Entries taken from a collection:

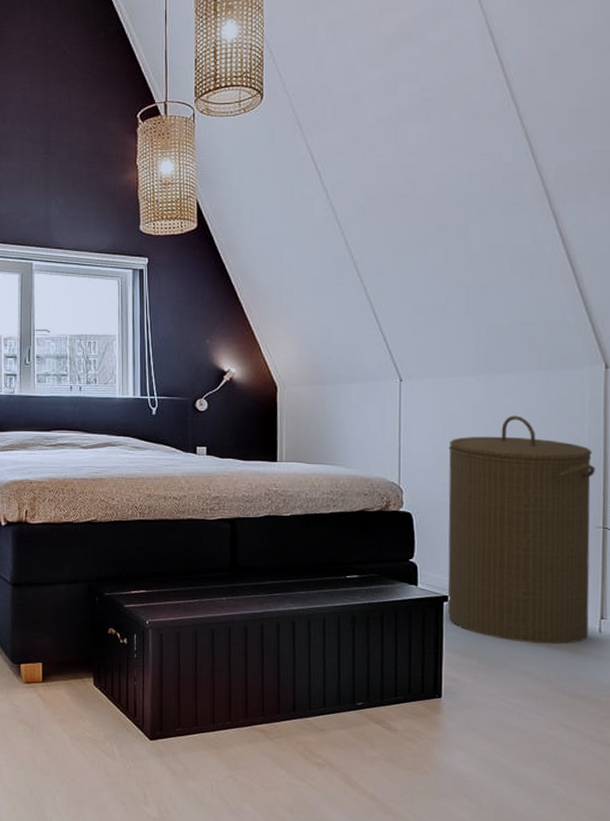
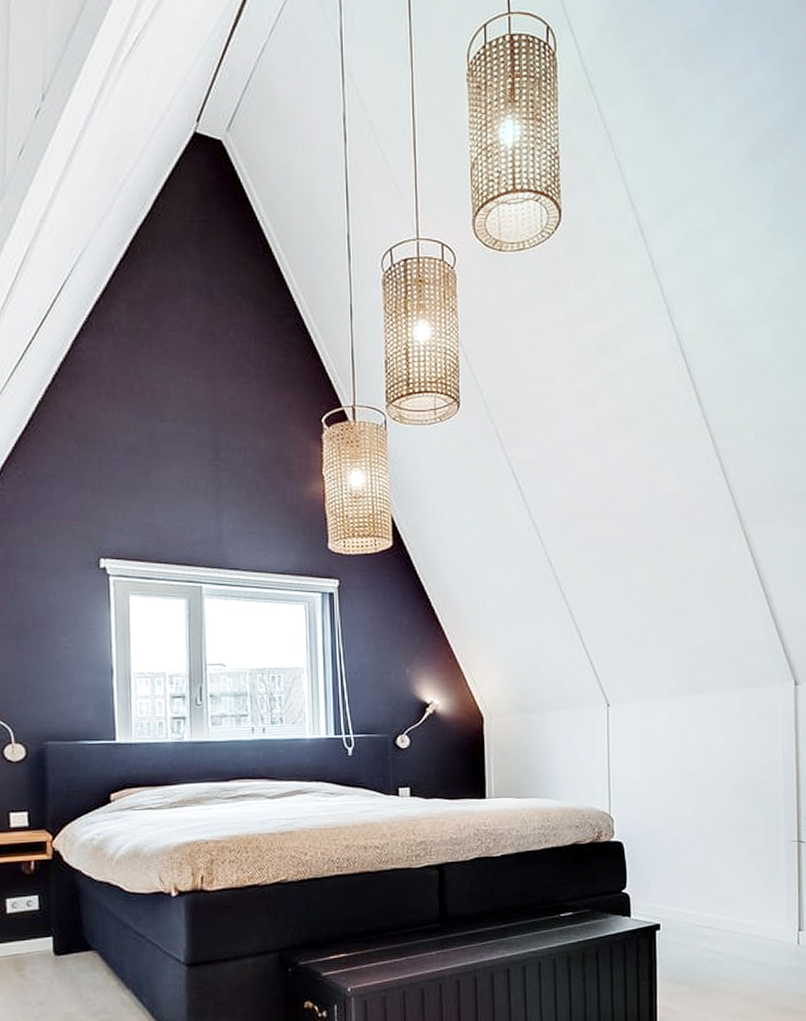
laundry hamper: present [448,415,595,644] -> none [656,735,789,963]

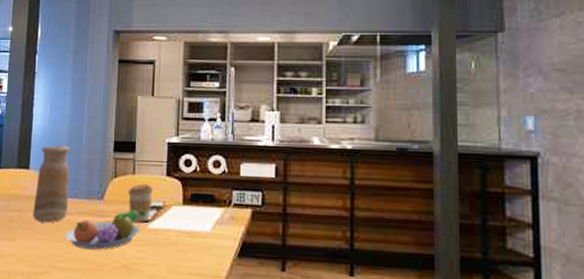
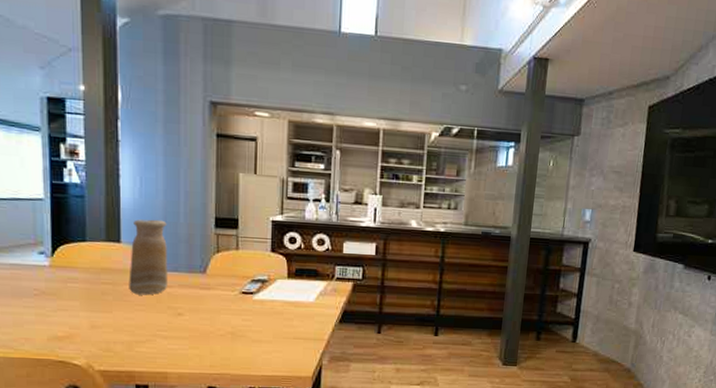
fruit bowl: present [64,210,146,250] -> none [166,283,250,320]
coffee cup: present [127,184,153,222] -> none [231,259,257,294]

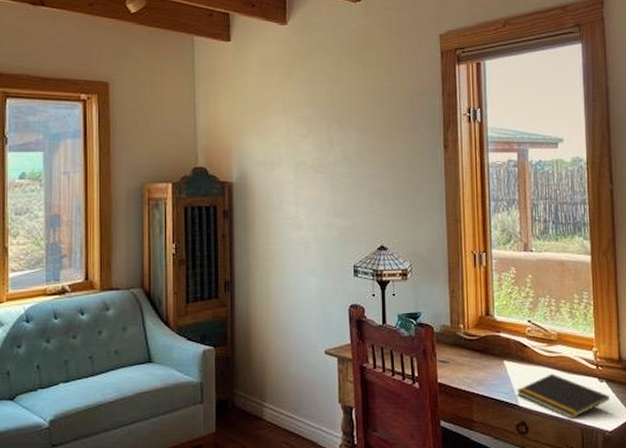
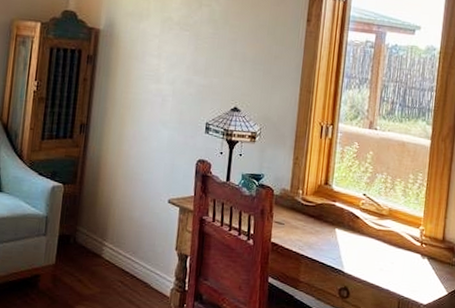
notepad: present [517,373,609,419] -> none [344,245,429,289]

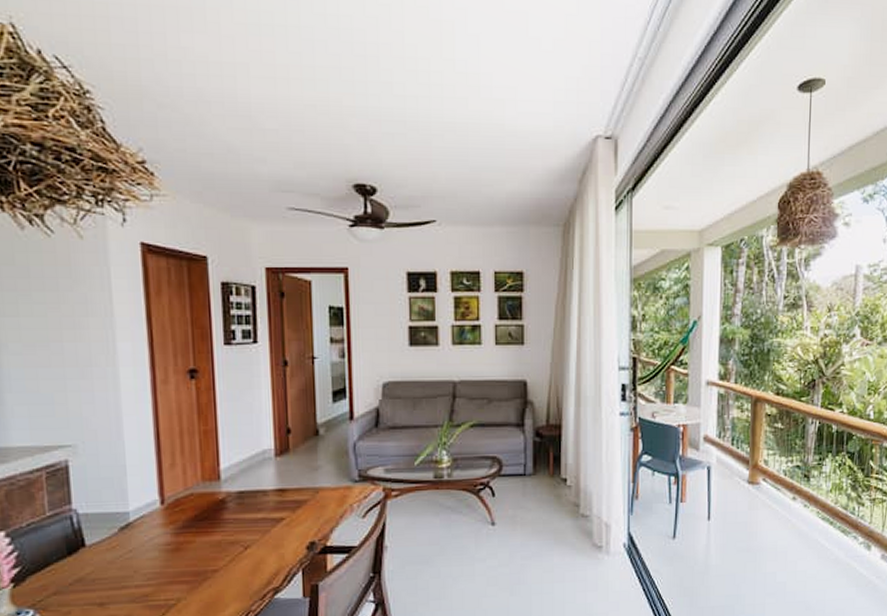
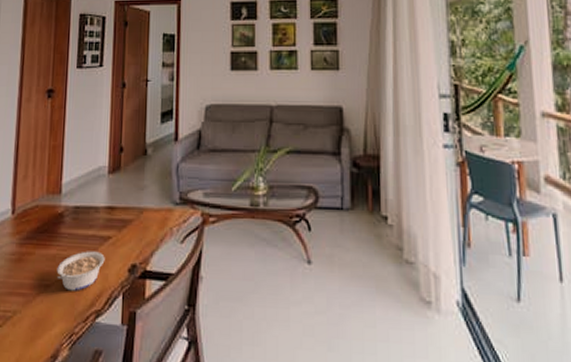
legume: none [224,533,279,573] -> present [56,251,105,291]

## INSTRUCTIONS TO FOLLOW
Write out all the entries again, word for word, and print no images.

## TASK SOLUTION
laundry hamper: present [448,415,595,644] -> none [656,735,789,963]

fruit bowl: present [64,210,146,250] -> none [166,283,250,320]
coffee cup: present [127,184,153,222] -> none [231,259,257,294]

notepad: present [517,373,609,419] -> none [344,245,429,289]

legume: none [224,533,279,573] -> present [56,251,105,291]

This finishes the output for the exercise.